I've heard something about multi task learning, where each observation is considered as $n$ different regression problems and all problems share the same kernel. Can anybody elaborate on this?
 A: If observations (for the same subject) are uncorrelated, then one thing you can do is to average observations and use some prediction technique (e.g., regression). However, if these observations are correlated, then the data set is longitudinal.. then you need to use, say generalized linear mixed models...
A: If the observations are independent, and the ordering of the observations is unimportant, then you could simply estimate the mean as Actuary suggests (+1); however the fact that multiple observations are made suggests that the spread of the observations may be of intrinsic interest, in which case it would be a good idea to model the distribution of plausible values for the observation (for a Gaussian, this would be modelling the conditional variance as well as the conditional mean).  

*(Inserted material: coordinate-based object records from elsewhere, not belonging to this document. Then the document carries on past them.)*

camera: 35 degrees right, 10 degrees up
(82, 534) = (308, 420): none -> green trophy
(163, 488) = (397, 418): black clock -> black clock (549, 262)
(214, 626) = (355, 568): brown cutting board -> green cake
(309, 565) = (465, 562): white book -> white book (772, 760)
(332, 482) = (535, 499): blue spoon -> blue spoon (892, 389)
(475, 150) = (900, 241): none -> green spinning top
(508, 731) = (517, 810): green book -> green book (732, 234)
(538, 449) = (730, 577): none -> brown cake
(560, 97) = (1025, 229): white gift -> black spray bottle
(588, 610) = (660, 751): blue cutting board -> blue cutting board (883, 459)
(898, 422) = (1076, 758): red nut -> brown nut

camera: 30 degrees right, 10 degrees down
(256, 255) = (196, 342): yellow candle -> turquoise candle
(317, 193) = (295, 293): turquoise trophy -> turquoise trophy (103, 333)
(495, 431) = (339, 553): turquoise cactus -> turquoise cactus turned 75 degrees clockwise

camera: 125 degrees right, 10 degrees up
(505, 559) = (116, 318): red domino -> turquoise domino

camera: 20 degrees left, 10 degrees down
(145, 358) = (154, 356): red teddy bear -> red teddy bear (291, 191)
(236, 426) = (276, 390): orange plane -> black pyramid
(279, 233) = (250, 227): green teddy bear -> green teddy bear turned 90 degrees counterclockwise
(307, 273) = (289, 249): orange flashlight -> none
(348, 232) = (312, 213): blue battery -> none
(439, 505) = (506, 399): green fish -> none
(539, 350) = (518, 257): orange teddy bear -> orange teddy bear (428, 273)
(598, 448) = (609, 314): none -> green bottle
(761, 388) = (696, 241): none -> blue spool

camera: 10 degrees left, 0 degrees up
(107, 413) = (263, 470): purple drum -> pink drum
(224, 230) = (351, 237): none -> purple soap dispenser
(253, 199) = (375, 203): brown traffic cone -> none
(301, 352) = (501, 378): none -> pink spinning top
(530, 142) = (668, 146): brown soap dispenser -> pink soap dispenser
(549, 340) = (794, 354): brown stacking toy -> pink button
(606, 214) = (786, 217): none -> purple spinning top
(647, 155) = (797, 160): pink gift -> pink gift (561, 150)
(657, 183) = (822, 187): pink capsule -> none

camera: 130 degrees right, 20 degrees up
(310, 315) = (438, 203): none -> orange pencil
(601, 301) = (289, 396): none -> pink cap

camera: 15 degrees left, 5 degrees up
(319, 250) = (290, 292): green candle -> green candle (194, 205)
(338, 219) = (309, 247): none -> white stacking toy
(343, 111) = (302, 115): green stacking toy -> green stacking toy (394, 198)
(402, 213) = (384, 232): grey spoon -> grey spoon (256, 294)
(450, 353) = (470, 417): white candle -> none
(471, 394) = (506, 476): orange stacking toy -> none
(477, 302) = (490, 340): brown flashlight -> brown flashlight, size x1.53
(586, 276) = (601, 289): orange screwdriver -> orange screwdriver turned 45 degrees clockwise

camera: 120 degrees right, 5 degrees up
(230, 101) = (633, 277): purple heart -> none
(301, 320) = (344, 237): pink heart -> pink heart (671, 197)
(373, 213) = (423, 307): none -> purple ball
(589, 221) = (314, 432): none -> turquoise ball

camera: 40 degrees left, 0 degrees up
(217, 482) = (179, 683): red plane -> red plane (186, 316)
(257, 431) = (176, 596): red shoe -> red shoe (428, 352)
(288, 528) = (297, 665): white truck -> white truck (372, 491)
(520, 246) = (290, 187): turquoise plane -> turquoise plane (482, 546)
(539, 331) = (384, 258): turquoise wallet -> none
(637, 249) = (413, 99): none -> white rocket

I did some work on predictive uncertainty a few years ago, and the method described in 
G. C. Cawley, N. L. C. Talbot, R. J. Foxall, S. R. Dorling and D. P. Mandic, Heteroscedastic kernel ridge regression, Neurocomputing, vol. 57, pp 105-124, March 2004. 
might be of some interest (MATLAB demo here).  It ought to be fairly straightforward to make a basic multiple instance version assuming the observations are conditionally i.i.d.
BTW I think this kind of problem is known as "multiple instance learning" in machine learning, there is a fair amount of research on this indexed by Google Scholar, so hopefully there may be something relevant to your problem there somewhere (too many papers, too little time to read them... ;o).
A: All of the answers above suggest techniques that assume the data are uncorrelated (with the exception of the later part of user9292's response).  I highly doubt that is the case here since you have multiple observations from the same subjects.  As a results, you'll likely to take the correlation into account using methods such a mixed models, generalized estimating equations (GEE), or transitional models.  This site has plenty of information on all of these methods and how you might be able to apply them.
A: Basically you can use Pareto Front  when choosing between different solutions. One particular approach which extensively uses Pareto front is genetic programming. There are several good frameworks for this stuff where you can setup you problem and see the result without months of coding, check answer to this question with list of frameworks.